SRC honors professors from UC Berkeley and MIT

Semiconductor Research Corporation (SRC) recognized two outstanding professors in SRC-supported, chip-related research and education for 2012.

Dr. Andrew Neureuther, professor emeritus of Electrical Engineering and Computer Science at University of California, Berkeley, is the recipient of this year’s SRC Aristotle Award for outstanding teaching and a deep commitment to the educational experience of his students. With SRC support, Neureuther’s UC Berkeley research team has pioneered modeling and simulation of integrated circuit processing as well as the use of the resulting tools to explore innovation and manufacturing issues in emerging technologies.

Additionally, Dr. Jesus del Alamo, professor of Electrical Engineering at Massachusetts Institute of Technology (MIT), is the recipient of the SRC Technical Excellence Award for his SRC-funded work advancing silicon and compound semiconductor transistor technologies for RF, microwave and millimeter wave applications.

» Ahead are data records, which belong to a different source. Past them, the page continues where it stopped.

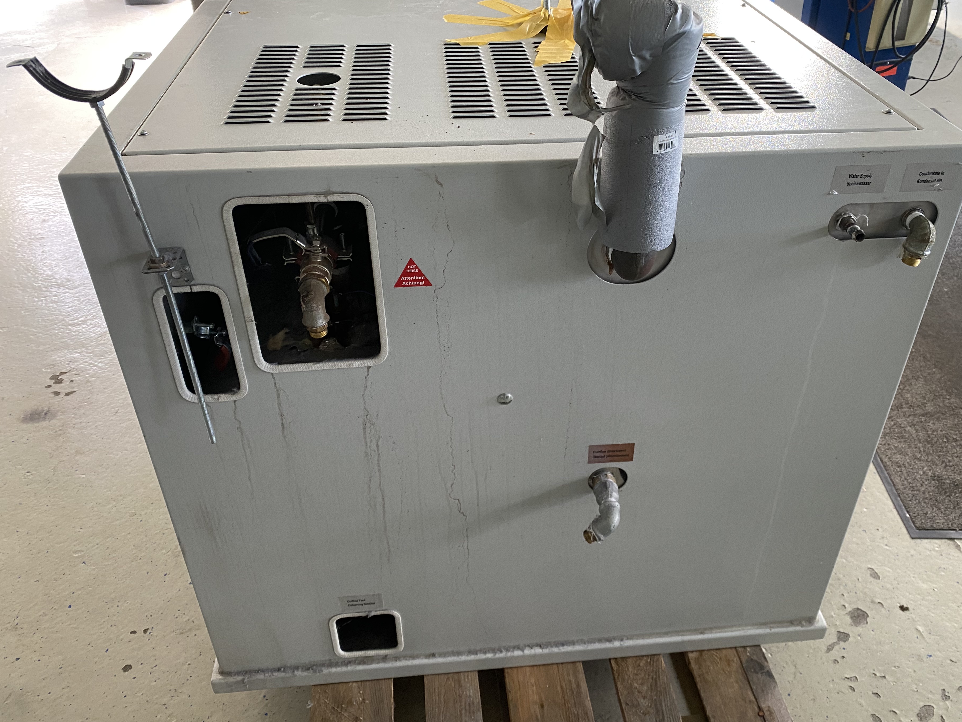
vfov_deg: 48.2
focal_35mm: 29
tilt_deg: -34.8
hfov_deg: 61.6
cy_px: 326
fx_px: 806
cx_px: 518
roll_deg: -0.6
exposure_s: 1/61
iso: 125
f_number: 1.8
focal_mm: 4.25
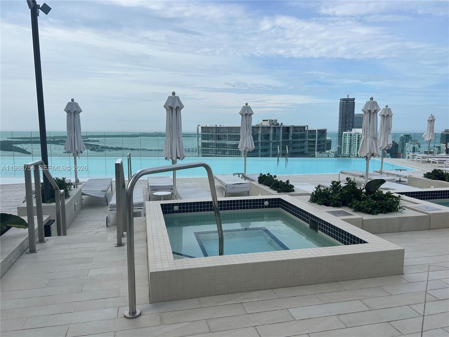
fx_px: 337
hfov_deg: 67.3
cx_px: 224
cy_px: 168
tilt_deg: -7.1
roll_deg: +0.4
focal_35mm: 26
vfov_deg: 53.1
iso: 50
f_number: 1.5
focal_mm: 5.7
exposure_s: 1/4444
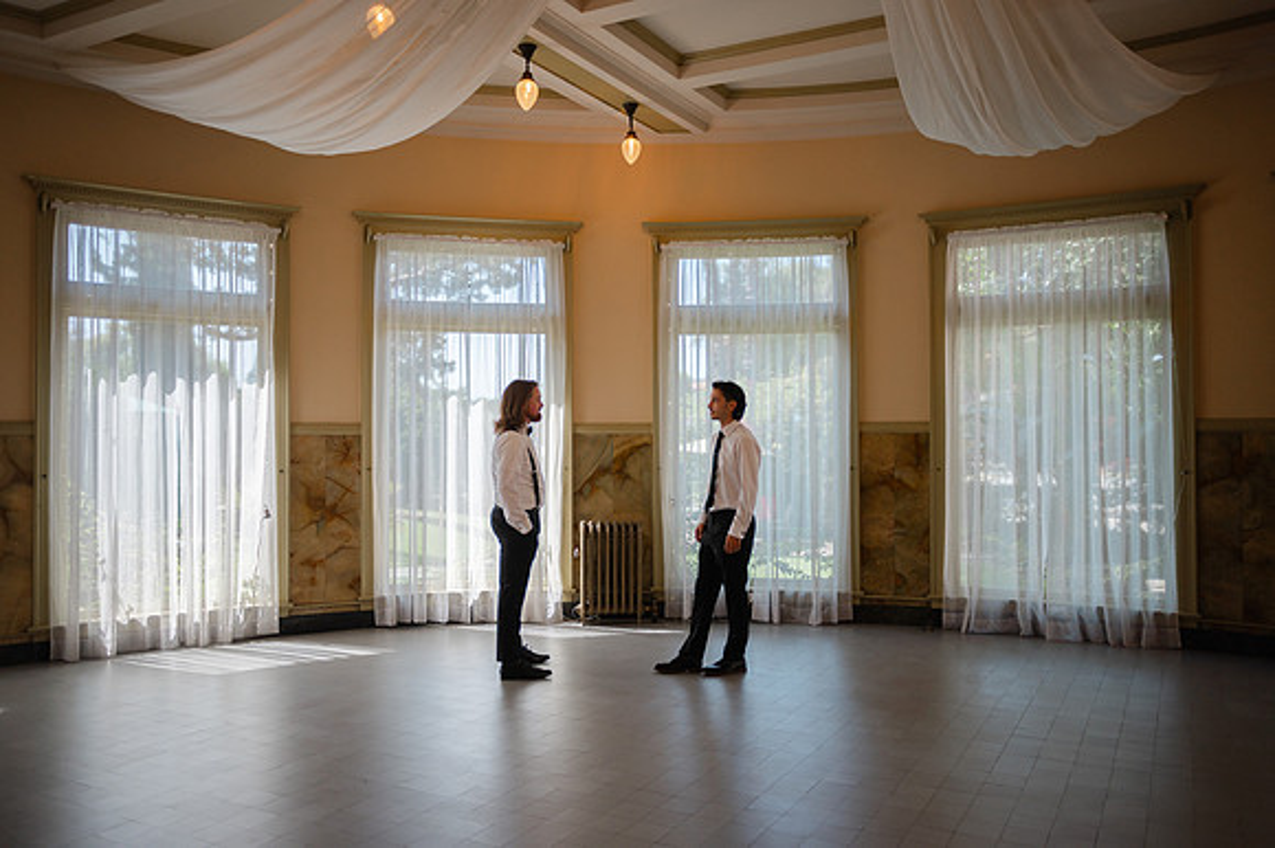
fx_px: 991
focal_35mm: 28
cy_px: 424
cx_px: 638
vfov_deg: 46.4
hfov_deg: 65.5
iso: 100
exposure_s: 1/1000
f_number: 2.8
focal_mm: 28
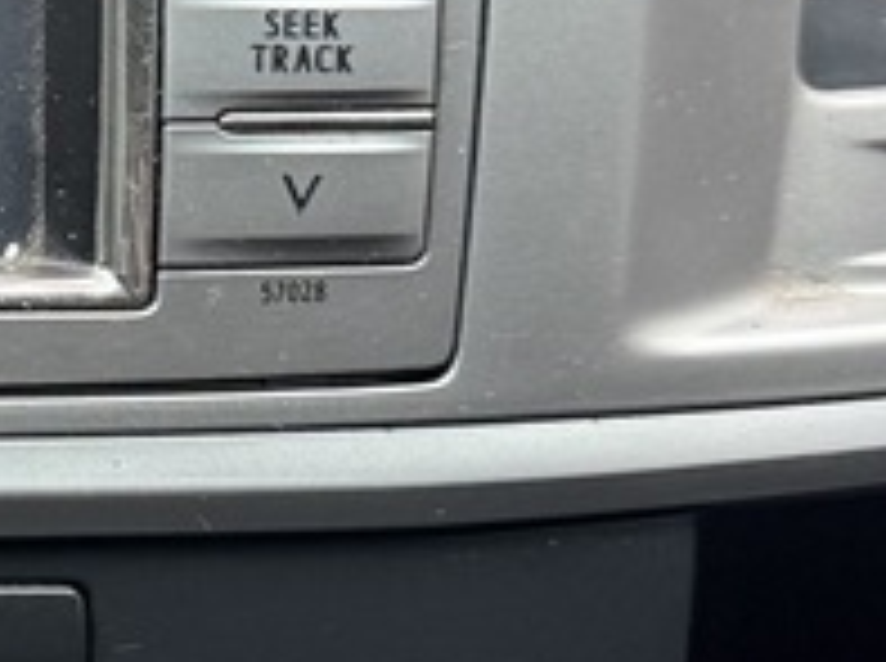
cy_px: 437
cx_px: -693
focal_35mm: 125
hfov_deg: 14.1
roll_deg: -0.7
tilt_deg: -28.9
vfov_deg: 11.8
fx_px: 3194
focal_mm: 6.76
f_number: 1.78
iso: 320
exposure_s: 1/50
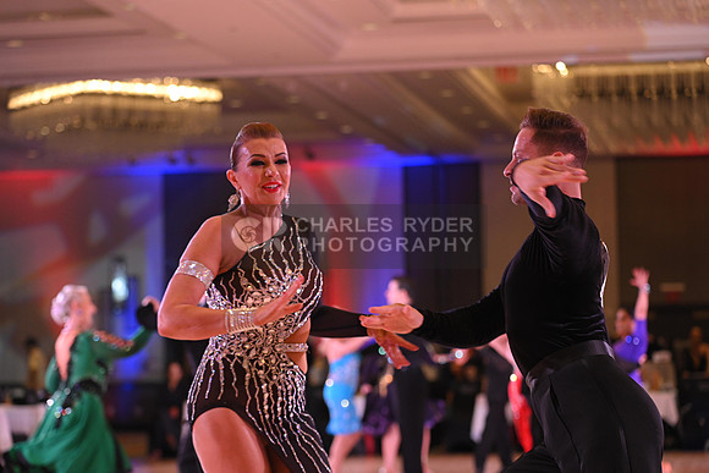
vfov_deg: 12.5
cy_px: 236
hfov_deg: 18.6
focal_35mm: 110
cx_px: 354
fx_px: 2167
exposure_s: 1/200
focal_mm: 110
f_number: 4.5
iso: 1600
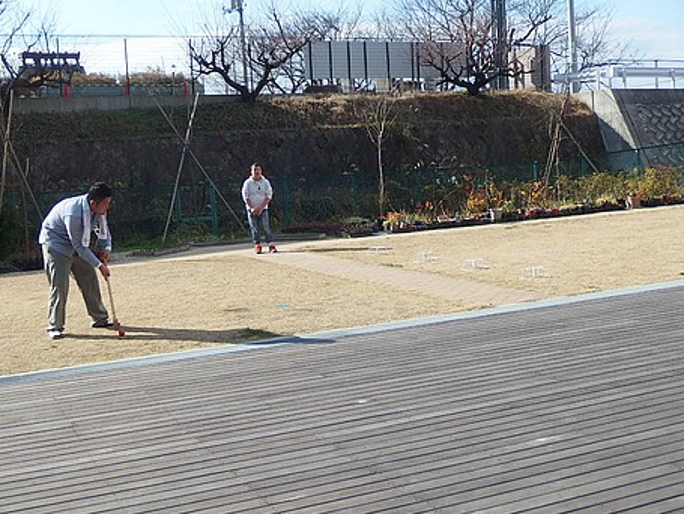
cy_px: 255
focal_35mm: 49
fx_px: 969
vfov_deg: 29.7
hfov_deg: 38.9
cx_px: 322
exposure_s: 1/2000
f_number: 2.1
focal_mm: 8.3
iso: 100
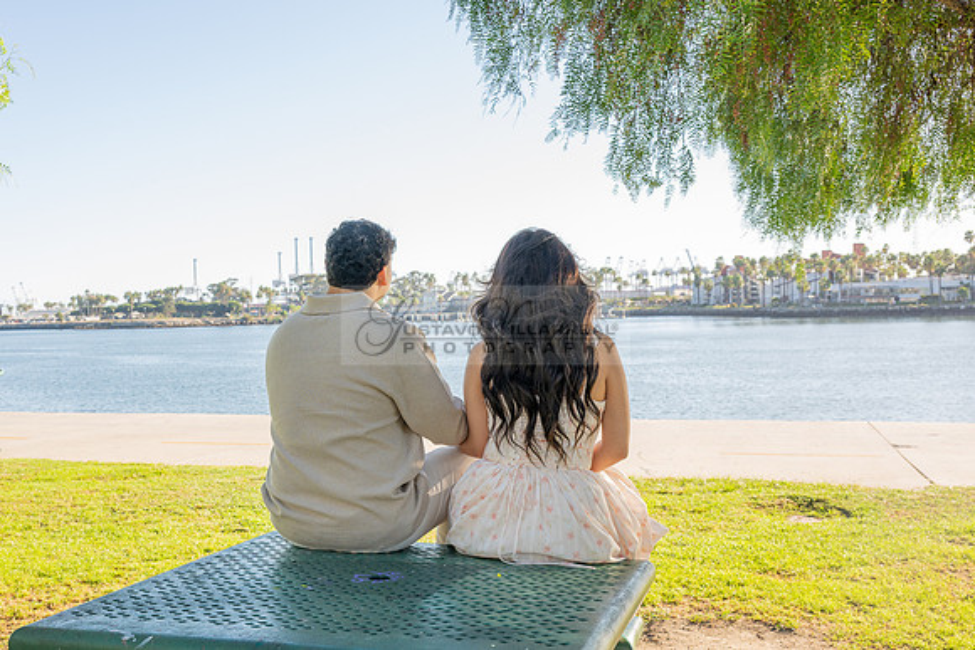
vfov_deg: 35.6
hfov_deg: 51.3
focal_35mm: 37
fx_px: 1010
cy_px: 379
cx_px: 407
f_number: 6.3
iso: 200
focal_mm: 32
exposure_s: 1/200
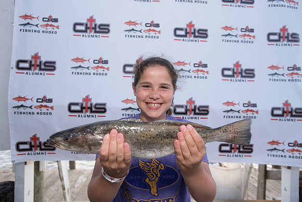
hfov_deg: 73.7
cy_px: 101
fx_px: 201
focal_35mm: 24
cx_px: 151
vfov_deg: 53.2
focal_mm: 24
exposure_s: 1/500
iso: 250
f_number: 4.5
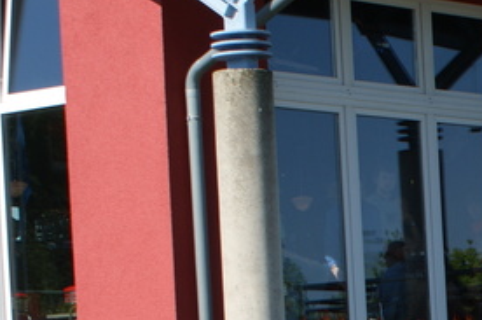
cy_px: 443
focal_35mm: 195
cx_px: 782
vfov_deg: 6.9
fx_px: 2604
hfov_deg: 10.1
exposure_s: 1/250
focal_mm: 35
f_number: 7.1
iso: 100
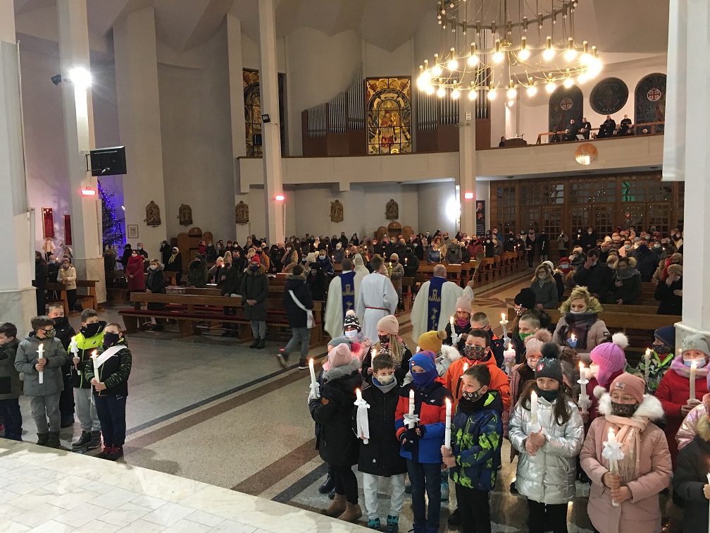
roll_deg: +1.0
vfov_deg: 48.2
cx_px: 355
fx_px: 595
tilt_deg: -3.4
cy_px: 266
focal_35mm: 29
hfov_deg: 61.7
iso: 200
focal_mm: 4.15
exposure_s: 1/17
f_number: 2.2
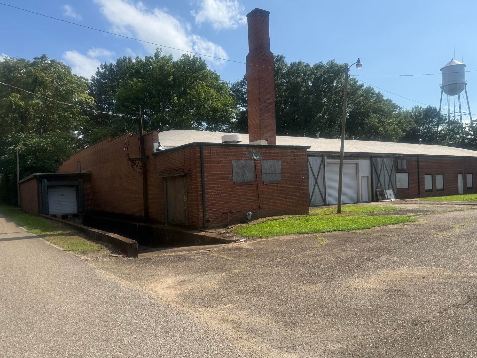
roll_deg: +2.0
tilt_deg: +0.7
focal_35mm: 26
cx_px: 244
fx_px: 358
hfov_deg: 67.3
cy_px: 185
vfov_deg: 53.1
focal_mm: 6.76
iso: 80
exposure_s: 1/4975
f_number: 1.78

Selected by SRC’s 12 member companies and the SRC staff, the award-winning faculty and research teams are honored for their exemplary impact on semiconductor productivity through cultivation of technology and talent. The awards were formally presented Sept. 10 in Austin, Texas, during SRC’s annual TECHCON technology conference at which the latest results of SRC-funded research are shared among hundreds of university students, faculty and industry experts.

“Advanced research has been instrumental in propelling the semiconductor industry forward, and we are recognizing these valuable researchers and their teams for the critical work they have performed in helping the industry achieve technological triumphs,” said SRC President Larry Sumney.

The scope and impact of Dr. Neureuther’s research includes models for chemically amplified imaging materials (STORM); simulation of optical, electron, ion beam and x-ray lithography (SAMPLE); assessment of residual effects of defects and lens aberrations (SPLAT); electromagnetic scattering (TEMPEST); time-evolution of topography (SAMPLE3), fast-CAD kernel convolution with layout (Pattern Matcher); environments for integrating simulators with process flow (SIMPL, PROSE); and remote web-based simulation (LAVA).

“SRC brought enthusiastic technologists and semiconductor manufacturing challenges to universities that attracted and motivated good students whose research has benefitted all of us in our daily lives,” said Dr. Neureuther.

Dr. del Alamo’s research includes the fabrication of nanometer-scale transistors with word-record high frequency operation, as well as the investigation of the use of III-V compound semiconductors to enable a new generation of deeply scaled transistors for future digital applications.

SRC is celebrating its 30th anniversary at its annual TECHCON conference Sept. 10-11.